■ ASSIGNED TASK:
Your answer must be an exact copy of the records below, minus any images.

■ RECORDS FOR THE EXERCISE:
Content starts
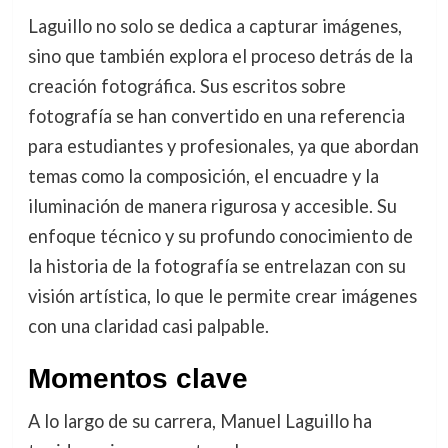
Laguillo no solo se dedica a capturar imágenes,
sino que también explora el proceso detrás de la
creación fotográfica. Sus escritos sobre
fotografía se han convertido en una referencia
para estudiantes y profesionales, ya que abordan
temas como la composición, el encuadre y la
iluminación de manera rigurosa y accesible. Su
enfoque técnico y su profundo conocimiento de
la historia de la fotografía se entrelazan con su
visión artística, lo que le permite crear imágenes
con una claridad casi palpable.
Momentos clave
A lo largo de su carrera, Manuel Laguillo ha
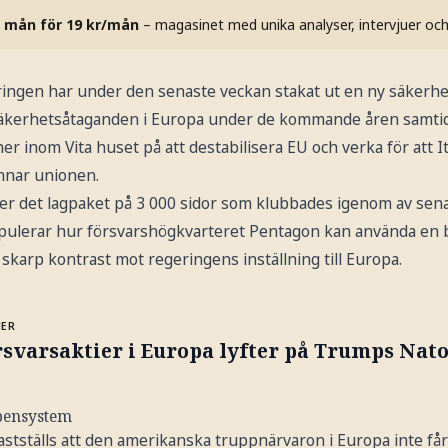
 mån för 19 kr/mån
– magasinet med unika analyser, intervjuer oc
ngen har under den senaste veckan stakat ut en ny säkerhe
 säkerhetsåtaganden i Europa under de kommande åren samtid
ner inom Vita huset på att destabilisera EU och verka för att I
mnar unionen.
ver det lagpaket på 3 000 sidor som klubbades igenom av sen
ipulerar hur försvarshögkvarteret Pentagon kan använda en
n skarp kontrast mot regeringens inställning till Europa.
MER
svarsaktier i Europa lyfter på Trumps Nato
apensystem
astställs att den amerikanska truppnärvaron i Europa inte får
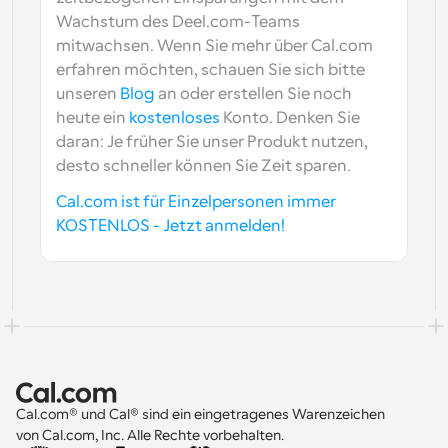
Wachstum des Deel.com-Teams 
mitwachsen. Wenn Sie mehr über Cal.com 
erfahren möchten, schauen Sie sich bitte 
unseren 
Blog
 an oder erstellen Sie noch 
heute ein 
kostenloses
 Konto. Denken Sie 
daran: Je früher Sie unser Produkt nutzen, 
desto schneller können Sie Zeit sparen.
Cal.com ist für Einzelpersonen immer 
KOSTENLOS - Jetzt anmelden!
Cal.com® und Cal® sind ein eingetragenes Warenzeichen 
von Cal.com, Inc. Alle Rechte vorbehalten.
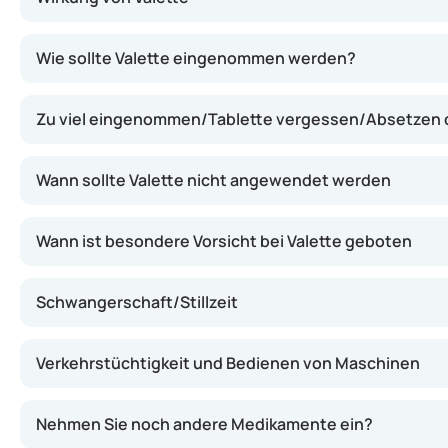
Valette wirkt durch zwei Hormone, die gemeinsam den Ei
Wie sollte Valette eingenommen werden?
Zu viel eingenommen/Tablette vergessen/Absetzen
Wann sollte Valette nicht angewendet werden
Wann ist besondere Vorsicht bei Valette geboten
Schwangerschaft/Stillzeit
Verkehrstüchtigkeit und Bedienen von Maschinen
Nehmen Sie noch andere Medikamente ein?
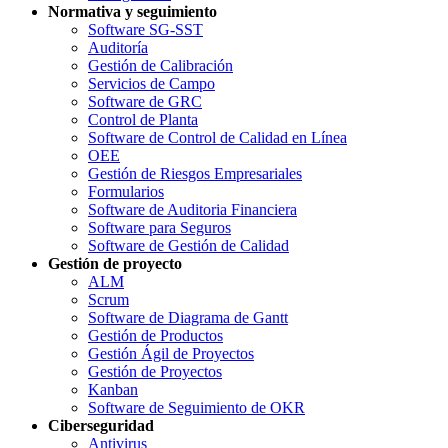
Normativa y seguimiento
Software SG-SST
Auditoría
Gestión de Calibración
Servicios de Campo
Software de GRC
Control de Planta
Software de Control de Calidad en Línea
OEE
Gestión de Riesgos Empresariales
Formularios
Software de Auditoria Financiera
Software para Seguros
Software de Gestión de Calidad
Gestión de proyecto
ALM
Scrum
Software de Diagrama de Gantt
Gestión de Productos
Gestión Ágil de Proyectos
Gestión de Proyectos
Kanban
Software de Seguimiento de OKR
Ciberseguridad
Antivirus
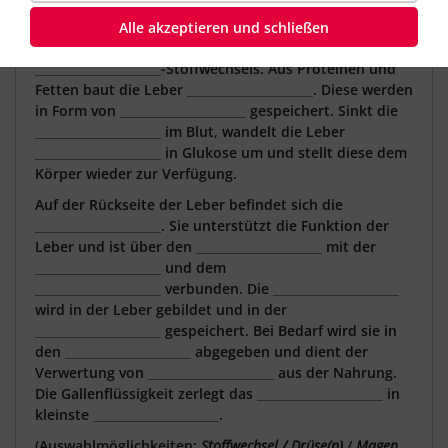
Die Leber ist die größte
_____________________
der
Alle akzeptieren und schließen
Wirbeltiere. Sie ist ein elementarer Bestandteil des
_____________________
-Stoffwechsels. Aus Proteinen und
Fetten baut die Leber
_____________________
. Diese werden
in Form von
_____________________
gespeichert. Sinkt die
_____________________
im Blut, wandelt die Leber
_____________________
in Glukose um und stellt diese dem
Körper wieder zur Verfügung.
Auf der Rückseite der Leber befindet sich die
_____________________
. Sie unterstützt die Funktion der
Leber und ist über den
_____________________
mit der
_____________________
und dem
_____________________
verbunden. Die
_____________________
wird in der Leber gebildet und in der
_____________________
gespeichert. Bei Bedarf wird sie in
den
_____________________
abgegeben und dient der
Verwertung von
_____________________
aus der Nahrung.
Die Gallenflüssigkeit zerlegt das
_____________________
in
kleinste
_____________________
.
(Auswahlmöglichkeiten:
Stoffwechsel / Drüse(n)
/
Magen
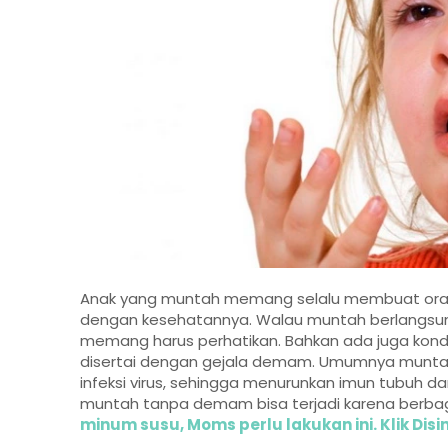
Anak yang muntah memang selalu membuat orang
dengan kesehatannya. Walau muntah berlangsung s
memang harus perhatikan. Bahkan ada juga kond
disertai dengan gejala demam. Umumnya munta
infeksi virus, sehingga menurunkan imun tubuh
muntah tanpa demam bisa terjadi karena berbag
minum susu, Moms perlu lakukan ini. Klik Disin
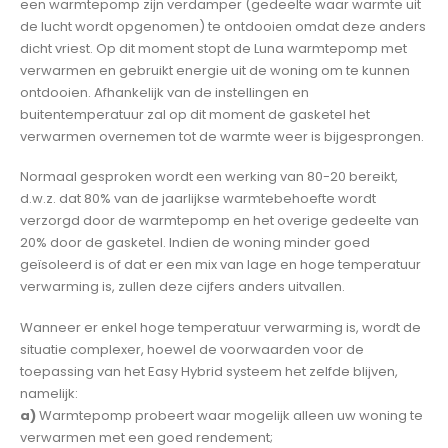
een warmtepomp zijn verdamper (gedeelte waar warmte uit
de lucht wordt opgenomen) te ontdooien omdat deze anders
dicht vriest. Op dit moment stopt de Luna warmtepomp met
verwarmen en gebruikt energie uit de woning om te kunnen
ontdooien. Afhankelijk van de instellingen en
buitentemperatuur zal op dit moment de gasketel het
verwarmen overnemen tot de warmte weer is bijgesprongen.
Normaal gesproken wordt een werking van 80-20 bereikt,
d.w.z. dat 80% van de jaarlijkse warmtebehoefte wordt
verzorgd door de warmtepomp en het overige gedeelte van
20% door de gasketel. Indien de woning minder goed
geïsoleerd is of dat er een mix van lage en hoge temperatuur
verwarming is, zullen deze cijfers anders uitvallen.
Wanneer er enkel hoge temperatuur verwarming is, wordt de
situatie complexer, hoewel de voorwaarden voor de
toepassing van het Easy Hybrid systeem het zelfde blijven,
namelijk:
a)
Warmtepomp probeert waar mogelijk alleen uw woning te
verwarmen met een goed rendement;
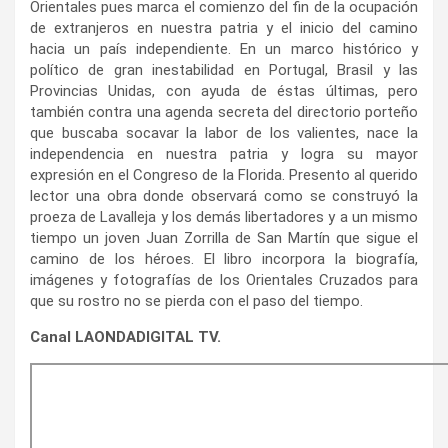
Orientales pues marca el comienzo del fin de la ocupación
de extranjeros en nuestra patria y el inicio del camino
hacia un país independiente. En un marco histórico y
político de gran inestabilidad en Portugal, Brasil y las
Provincias Unidas, con ayuda de éstas últimas, pero
también contra una agenda secreta del directorio porteño
que buscaba socavar la labor de los valientes, nace la
independencia en nuestra patria y logra su mayor
expresión en el Congreso de la Florida. Presento al querido
lector una obra donde observará como se construyó la
proeza de Lavalleja y los demás libertadores y a un mismo
tiempo un joven Juan Zorrilla de San Martín que sigue el
camino de los héroes. El libro incorpora la biografía,
imágenes y fotografías de los Orientales Cruzados para
que su rostro no se pierda con el paso del tiempo.
Canal LAONDADIGITAL TV.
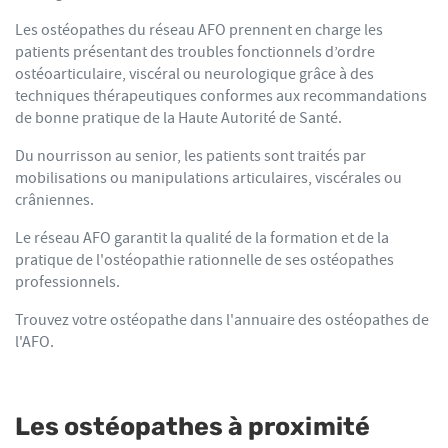
Les ostéopathes du réseau AFO prennent en charge les
patients présentant des troubles fonctionnels d’ordre
ostéoarticulaire, viscéral ou neurologique grâce à des
techniques thérapeutiques conformes aux recommandations
de bonne pratique de la Haute Autorité de Santé.
Du nourrisson au senior, les patients sont traités par
mobilisations ou manipulations articulaires, viscérales ou
crâniennes.
Le réseau AFO garantit la qualité de la formation et de la
pratique de l'ostéopathie rationnelle de ses ostéopathes
professionnels.
Trouvez votre ostéopathe dans l'annuaire des ostéopathes de
l'AFO.
Les ostéopathes à proximité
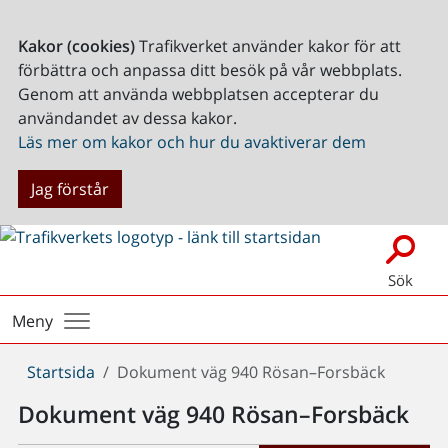
Kakor (cookies)
Trafikverket använder kakor för att
förbättra och anpassa ditt besök på vår webbplats.
Genom att använda webbplatsen accepterar du
användandet av dessa kakor.
Läs mer om kakor och hur du avaktiverar dem
Jag förstår
Sök
Meny
Du
Startsida
Dokument väg 940 Rösan–Forsbäck
är
Dokument väg 940 Rösan–Forsbäck
här:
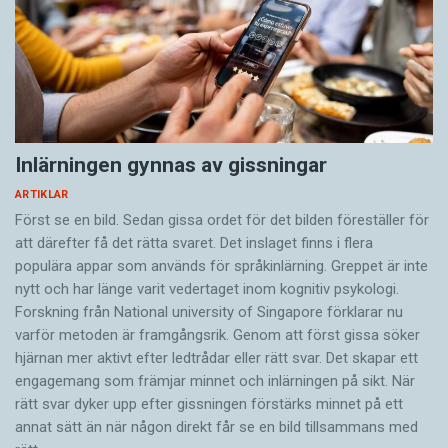
Inlärningen gynnas av gissningar
ARTIKLAR
Först se en bild. Sedan gissa ordet för det bilden föreställer för
att därefter få det rätta svaret. Det inslaget finns i flera
populära appar som används för språkinlärning. Greppet är inte
nytt och har länge varit vedertaget inom kognitiv psykologi.
Forskning från National university of Singa­pore förklarar nu
varför metoden är framgångsrik. Genom att först gissa ­söker
hjärnan mer aktivt ­efter ledtrådar eller rätt svar. Det skapar ett
engagemang som främjar minnet och inlärningen på sikt. När
rätt svar dyker upp efter gissningen förstärks minnet på ett
annat sätt än när någon direkt får se en bild tillsammans med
Content ends
■ RESULT:
Laguillo no solo se dedica a capturar imágenes,
sino que también explora el proceso detrás de la
creación fotográfica. Sus escritos sobre
fotografía se han convertido en una referencia
para estudiantes y profesionales, ya que abordan
temas como la composición, el encuadre y la
iluminación de manera rigurosa y accesible. Su
enfoque técnico y su profundo conocimiento de
la historia de la fotografía se entrelazan con su
visión artística, lo que le permite crear imágenes
con una claridad casi palpable.
Momentos clave
A lo largo de su carrera, Manuel Laguillo ha
 mån för 19 kr/mån
– magasinet med unika analyser, intervjuer oc
ngen har under den senaste veckan stakat ut en ny säkerhe
 säkerhetsåtaganden i Europa under de kommande åren samtid
ner inom Vita huset på att destabilisera EU och verka för att I
mnar unionen.
ver det lagpaket på 3 000 sidor som klubbades igenom av sen
ipulerar hur försvarshögkvarteret Pentagon kan använda en
n skarp kontrast mot regeringens inställning till Europa.
MER
svarsaktier i Europa lyfter på Trumps Nato
apensystem
astställs att den amerikanska truppnärvaron i Europa inte får
Wachstum des Deel.com-Teams 
mitwachsen. Wenn Sie mehr über Cal.com 
erfahren möchten, schauen Sie sich bitte 
unseren 
Blog
 an oder erstellen Sie noch 
heute ein 
kostenloses
 Konto. Denken Sie 
daran: Je früher Sie unser Produkt nutzen, 
desto schneller können Sie Zeit sparen.
Cal.com ist für Einzelpersonen immer 
KOSTENLOS - Jetzt anmelden!
Cal.com® und Cal® sind ein eingetragenes Warenzeichen 
von Cal.com, Inc. Alle Rechte vorbehalten.
Valette wirkt durch zwei Hormone, die gemeinsam den Ei
Wie sollte Valette eingenommen werden?
Zu viel eingenommen/Tablette vergessen/Absetzen
Wann sollte Valette nicht angewendet werden
Wann ist besondere Vorsicht bei Valette geboten
Schwangerschaft/Stillzeit
Verkehrstüchtigkeit und Bedienen von Maschinen
Nehmen Sie noch andere Medikamente ein?
Normativa y seguimiento
Software SG-SST
Auditoría
Gestión de Calibración
Servicios de Campo
Software de GRC
Control de Planta
Software de Control de Calidad en Línea
OEE
Gestión de Riesgos Empresariales
Formularios
Software de Auditoria Financiera
Software para Seguros
Software de Gestión de Calidad
Gestión de proyecto
ALM
Scrum
Software de Diagrama de Gantt
Gestión de Productos
Gestión Ágil de Proyectos
Gestión de Proyectos
Kanban
Software de Seguimiento de OKR
Ciberseguridad
Antivirus
Die Leber ist die größte
_____________________
der
Alle akzeptieren und schließen
Wirbeltiere. Sie ist ein elementarer Bestandteil des
_____________________
-Stoffwechsels. Aus Proteinen und
Fetten baut die Leber
_____________________
. Diese werden
in Form von
_____________________
gespeichert. Sinkt die
_____________________
im Blut, wandelt die Leber
_____________________
in Glukose um und stellt diese dem
Körper wieder zur Verfügung.
Auf der Rückseite der Leber befindet sich die
_____________________
. Sie unterstützt die Funktion der
Leber und ist über den
_____________________
mit der
_____________________
und dem
_____________________
verbunden. Die
_____________________
wird in der Leber gebildet und in der
_____________________
gespeichert. Bei Bedarf wird sie in
den
_____________________
abgegeben und dient der
Verwertung von
_____________________
aus der Nahrung.
Die Gallenflüssigkeit zerlegt das
_____________________
in
kleinste
_____________________
.
(Auswahlmöglichkeiten:
Stoffwechsel / Drüse(n)
/
Magen
Anak yang muntah memang selalu membuat orang
dengan kesehatannya. Walau muntah berlangsung s
memang harus perhatikan. Bahkan ada juga kond
disertai dengan gejala demam. Umumnya munta
infeksi virus, sehingga menurunkan imun tubuh
muntah tanpa demam bisa terjadi karena berbag
minum susu, Moms perlu lakukan ini. Klik Disin
een warmtepomp zijn verdamper (gedeelte waar warmte uit
de lucht wordt opgenomen) te ontdooien omdat deze anders
dicht vriest. Op dit moment stopt de Luna warmtepomp met
verwarmen en gebruikt energie uit de woning om te kunnen
ontdooien. Afhankelijk van de instellingen en
buitentemperatuur zal op dit moment de gasketel het
verwarmen overnemen tot de warmte weer is bijgesprongen.
Normaal gesproken wordt een werking van 80-20 bereikt,
d.w.z. dat 80% van de jaarlijkse warmtebehoefte wordt
verzorgd door de warmtepomp en het overige gedeelte van
20% door de gasketel. Indien de woning minder goed
geïsoleerd is of dat er een mix van lage en hoge temperatuur
verwarming is, zullen deze cijfers anders uitvallen.
Wanneer er enkel hoge temperatuur verwarming is, wordt de
situatie complexer, hoewel de voorwaarden voor de
toepassing van het Easy Hybrid systeem het zelfde blijven,
namelijk:
a)
Warmtepomp probeert waar mogelijk alleen uw woning te
verwarmen met een goed rendement;
Orientales pues marca el comienzo del fin de la ocupación
de extranjeros en nuestra patria y el inicio del camino
hacia un país independiente. En un marco histórico y
político de gran inestabilidad en Portugal, Brasil y las
Provincias Unidas, con ayuda de éstas últimas, pero
también contra una agenda secreta del directorio porteño
que buscaba socavar la labor de los valientes, nace la
independencia en nuestra patria y logra su mayor
expresión en el Congreso de la Florida. Presento al querido
lector una obra donde observará como se construyó la
proeza de Lavalleja y los demás libertadores y a un mismo
tiempo un joven Juan Zorrilla de San Martín que sigue el
camino de los héroes. El libro incorpora la biografía,
imágenes y fotografías de los Orientales Cruzados para
que su rostro no se pierda con el paso del tiempo.
Canal LAONDADIGITAL TV.
Les ostéopathes du réseau AFO prennent en charge les
patients présentant des troubles fonctionnels d’ordre
ostéoarticulaire, viscéral ou neurologique grâce à des
techniques thérapeutiques conformes aux recommandations
de bonne pratique de la Haute Autorité de Santé.
Du nourrisson au senior, les patients sont traités par
mobilisations ou manipulations articulaires, viscérales ou
crâniennes.
Le réseau AFO garantit la qualité de la formation et de la
pratique de l'ostéopathie rationnelle de ses ostéopathes
professionnels.
Trouvez votre ostéopathe dans l'annuaire des ostéopathes de
l'AFO.
Les ostéopathes à proximité
Kakor (cookies)
Trafikverket använder kakor för att
förbättra och anpassa ditt besök på vår webbplats.
Genom att använda webbplatsen accepterar du
användandet av dessa kakor.
Läs mer om kakor och hur du avaktiverar dem
Jag förstår
Sök
Meny
Du
Startsida
Dokument väg 940 Rösan–Forsbäck
är
Dokument väg 940 Rösan–Forsbäck
här:
Inlärningen gynnas av gissningar
ARTIKLAR
Först se en bild. Sedan gissa ordet för det bilden föreställer för
att därefter få det rätta svaret. Det inslaget finns i flera
populära appar som används för språkinlärning. Greppet är inte
nytt och har länge varit vedertaget inom kognitiv psykologi.
Forskning från National university of Singa­pore förklarar nu
varför metoden är framgångsrik. Genom att först gissa ­söker
hjärnan mer aktivt ­efter ledtrådar eller rätt svar. Det skapar ett
engagemang som främjar minnet och inlärningen på sikt. När
rätt svar dyker upp efter gissningen förstärks minnet på ett
annat sätt än när någon direkt får se en bild tillsammans med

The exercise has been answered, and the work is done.